Migration, Temporality and Sexuality in India
Thursday October 29th, 6pm, Klein Conference Room, A510
66 West 12th Street, New York City.
Over the past decade, a sea change has occurred in discourses of sexuality throughout the Global South. In this presentation, I review this set of changes in South Asia, by focusing on sex worker, transgender and queer politics as they have unfolded in Indian cities. These transformations may ostensibly be read through the rubric of modernity, in that, if sex workers have been subject to ‘temporal distancing’ through erasure, then gay and transgender rights are increasingly framed as signs of the times. The rising discursive legibility of gay, lesbian and transgender subjects, in particular, has been acute in the wake of a stalled national campaign to decriminalize “unnatural sexual practices,” a phrase that has been interpreted to mean ‘sodomy’ and criminalizes consensual same-sex sexual contact between adults. Here, I suggest that, while the rubrics of modernity and its Other are useful for understanding the new juridical and other discursive regimes of sexuality being produced in South Asia, these rubrics must, in their turn, be read through the twinned lenses of migration and temporality. My argument takes up Benjamin’s assertion in his essay on translation, that “In the final analysis, the range of life must be determined by history rather than by nature, least of all by such tenuous factors as sensation and soul.” I contend that, by considering the question of modernity alone, the discourse of sexuality has risked being read as biologized constraint. Countermanding this propensity requires concomitant attention to a materialist history of sexuality, and specifically to how, where and why discourses of sexuality have moved, and to what effect.–
Svati P. Shah is an associate professor of Women’s, Gender and Sexuality studies at the University of Massachusetts, Amherst.
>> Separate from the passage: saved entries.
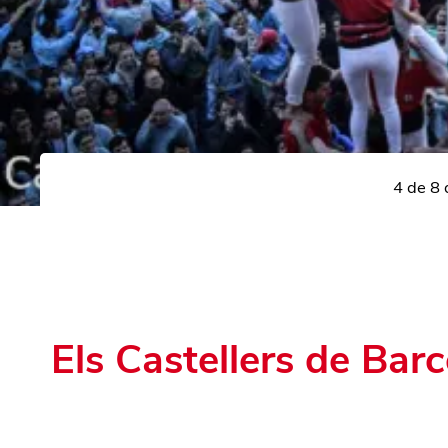
4 de 8 
Els Castellers de Barc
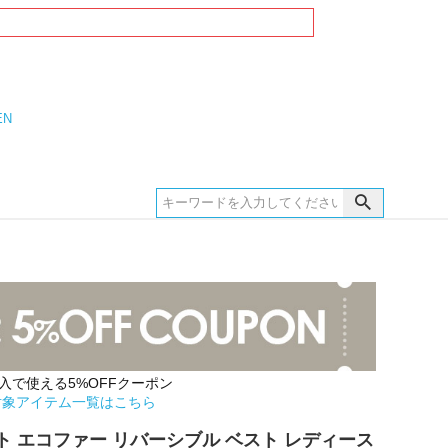
EN
購入で使える5%OFFクーポン
対象アイテム一覧はこちら
ト エコファー リバーシブル ベスト レディース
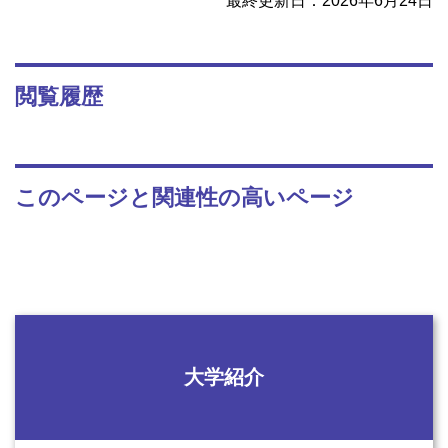
最終更新日：2026年6月24日
閲覧履歴
このページと関連性の高いページ
大学紹介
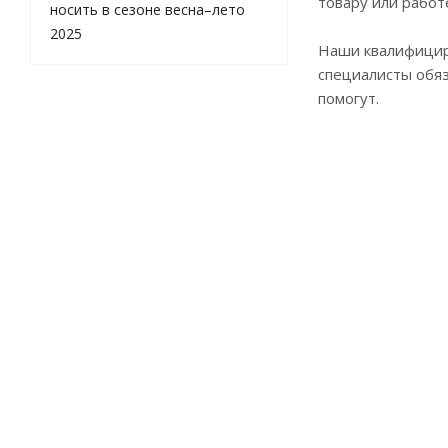
товару или работ
носить в сезоне весна–лето
2025
Наши квалифици
специалисты обя
помогут.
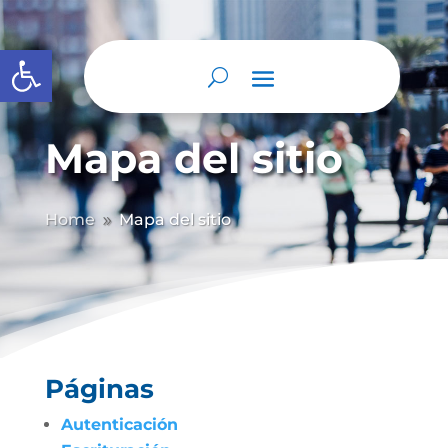
Abrir barra de herramientas
Mapa del sitio
Home
Mapa del sitio
9
Páginas
Autenticación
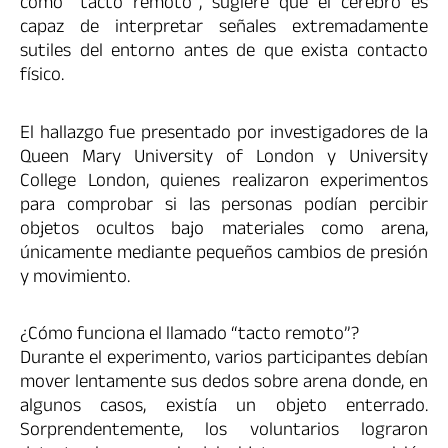
como “tacto remoto”, sugiere que el cerebro es
capaz de interpretar señales extremadamente
sutiles del entorno antes de que exista contacto
físico.
El hallazgo fue presentado por investigadores de la
Queen Mary University of London y University
College London, quienes realizaron experimentos
para comprobar si las personas podían percibir
objetos ocultos bajo materiales como arena,
únicamente mediante pequeños cambios de presión
y movimiento.
¿Cómo funciona el llamado “tacto remoto”?
Durante el experimento, varios participantes debían
mover lentamente sus dedos sobre arena donde, en
algunos casos, existía un objeto enterrado.
Sorprendentemente, los voluntarios lograron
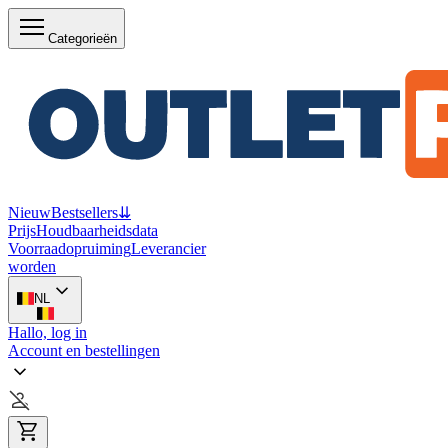
Categorieën
Nieuw
Bestsellers
⇊
Prijs
Houdbaarheidsdata
Voorraadopruiming
Leverancier
worden
NL
Hallo, log in
Account en bestellingen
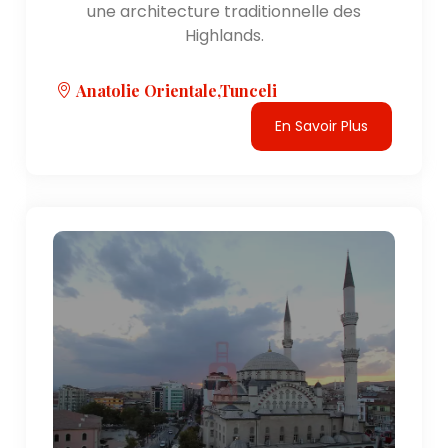
une architecture traditionnelle des
Highlands.
Anatolie Orientale,Tunceli
En Savoir Plus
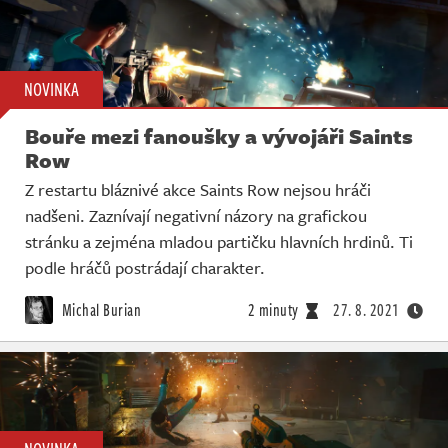
NOVINKA
Bouře mezi fanoušky a vývojáři Saints
Row
Z restartu bláznivé akce Saints Row nejsou hráči
nadšeni. Zaznívají negativní názory na grafickou
stránku a zejména mladou partičku hlavních hrdinů. Ti
podle hráčů postrádají charakter.
Michal Burian
2 minuty
27. 8. 2021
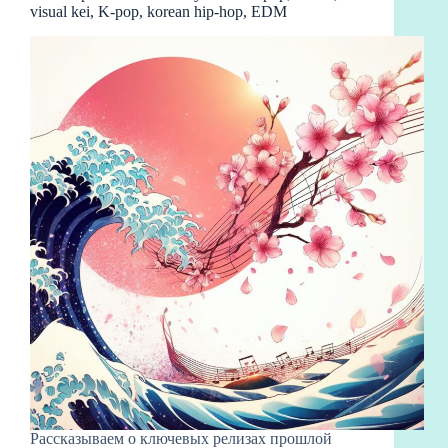
visual kei, K-pop, korean hip-hop, EDM
Рассказываем о ключевых релизах прошлой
Previously, she was awarded a postdoctoral fellowship in Sexuality studies at Duke University, and had served as visiting assistant professor at Wellesley College and New York University. She has spoken about her work extensively in the U.S., India, Europe, and South Africa. Dr. Shah earned a PhD in 2006 from Columbia University’s joint doctoral program in anthropology and public health; she also holds an MPH from Emory University. Dr. Shah has taught sexuality studies and feminist studies in her courses, and in workshops and short-term courses taught internationally. Dr. Shah’s has published work on a range of topics that explore the intersections of urbanization, sexuality, migration and political economy. Her research has examined these intersections ethnographically, through studies of sexual commerce and LGBTQ politics in India. Dr. Shah also works with a number of charitable foundations and community based organizations, both in the U.S. and in India. Her ethnographic monograph entitled Street Corner Secrets: Sex, Work and Migration in the City of Mumbai was published by Duke University Press in 2014. Her new three new projects examine the relationship between climate justice movements and trade unions, the intersections of sexuality politics and land rights movements in India, and pedagogical questions that derive from theorizing sexuality in the non-Western world. She is one of Zimm’s visiting scholars for 2015-2016.